The presence of methane is significant because the gas decays quickly. Calculations indicate that sunlight and chemical reactions in the thin Martian atmosphere would break up the molecules within a few hundred years, so any methane detected must have been created recently.
It might have been created by a geological process known as serpentinization, which requires both heat and liquid water. Or it could be a product of life — specifically methanogens, microbes that release methane as a waste product. Methanogens thrive in places lacking oxygen, such as rocks deep underground and the digestive tracts of animals.
Even if the source of the methane turns out to be geological, the hydrothermal systems that produce the emissions would still be prime locations to search for signs of life.
A decade and a half ago, three teams of scientists reported that they had detected methane in the Martian atmosphere. Two used observations from Earth, and the third used data from Mars Express. All of the measurements were at the edge of the instruments’ capabilities.
Two years later, the methane seemed to have disappeared. If that finding was accurate, it suggested not only that something was creating methane on Mars, but that something else was quickly destroying it.
The Curiosity mission initially cast more doubt on the methane claims, as it detected very little of the gas, about 0.7 parts per billion. Then in 2013, the levels jumped by a factor of 10. The following January, levels fell back to below 1 part per billion. The methane disappeared so quickly, and the usual levels are so low, that scientists are now trying to explain how methane could have been destroyed so quickly.
In the new research, the scientists looked at passes that Mars Express made over Gale Crater during the first 20 months of Curiosity’s mission. For all but one of the orbiter’s observations, no methane was detected. But on June 16, 2013, the instrument measured about 15 parts per billion of methane. A day earlier, Curiosity had also measured elevated methane.
“It reaffirms the hypothesis that Mars is presently active,” said Sushil Atreya, a planetary scientist at the University of Michigan and a member of the Curiosity science team.
The Mars Express findings also point to a possible source of the methane, about 300 miles east of Gale. In that region, ice must exist just below the surface. “That methane could be released episodically along faults that break through the permafrost due to partial melting of ice,” Dr. Giuranna said.
If true, that could be a tempting site for a future spacecraft to untangle the methane mystery.
Dr. Atreya is less certain of that conclusion, which involves assumptions about Martian weather. The Curiosity scientists thought the methane originated within Gale, to the north of the rover.

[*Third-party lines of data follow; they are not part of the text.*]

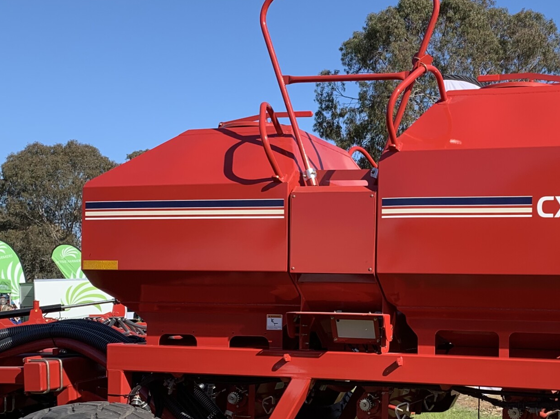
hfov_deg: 34.5
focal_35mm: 54
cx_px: 446
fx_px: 873
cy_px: 298
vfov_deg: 26.8
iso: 25
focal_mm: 4.25
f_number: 1.8
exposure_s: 1/1387
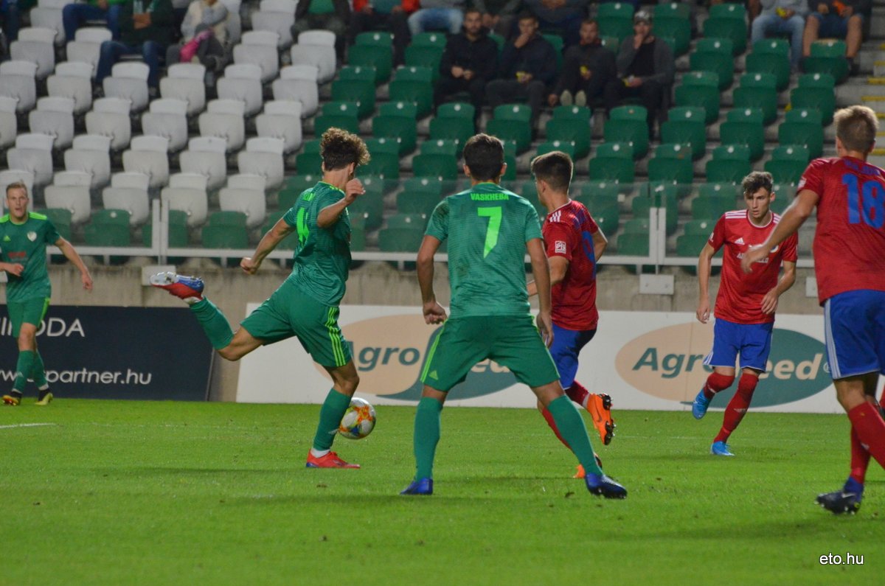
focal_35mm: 360
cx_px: 442
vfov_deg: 3.8
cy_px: 293
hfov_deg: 5.7
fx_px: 8832
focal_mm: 240
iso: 1600
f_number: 5.6
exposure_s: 1/400
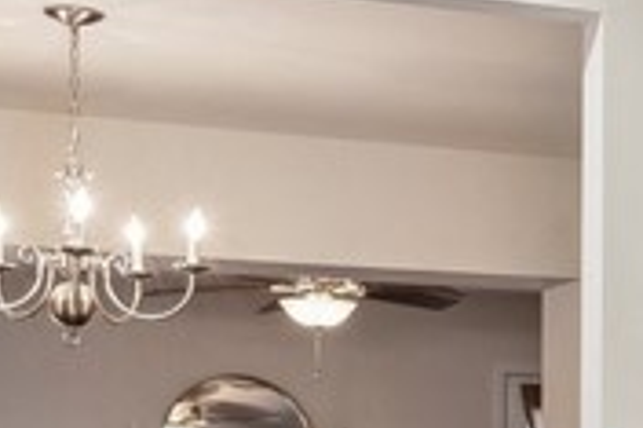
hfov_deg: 15.2
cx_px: 1151
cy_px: 521
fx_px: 2088
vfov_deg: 11.4
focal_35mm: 117
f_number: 7.1
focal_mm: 19
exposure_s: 1/6
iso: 250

A newer European Mars spacecraft, the Trace Gas Orbiter, with a more sophisticated methane detector, has been in orbit since 2017, but no results have been reported yet.
“I think the game is afoot,” said Michael J. Mumma, a scientist at NASA’s Goddard Space Flight Center in Greenbelt, Md. He led ground-based observations that identified methane plumes in the Martian atmosphere in 2003. “The story is continuing to evolve, and evolving rapidly now.”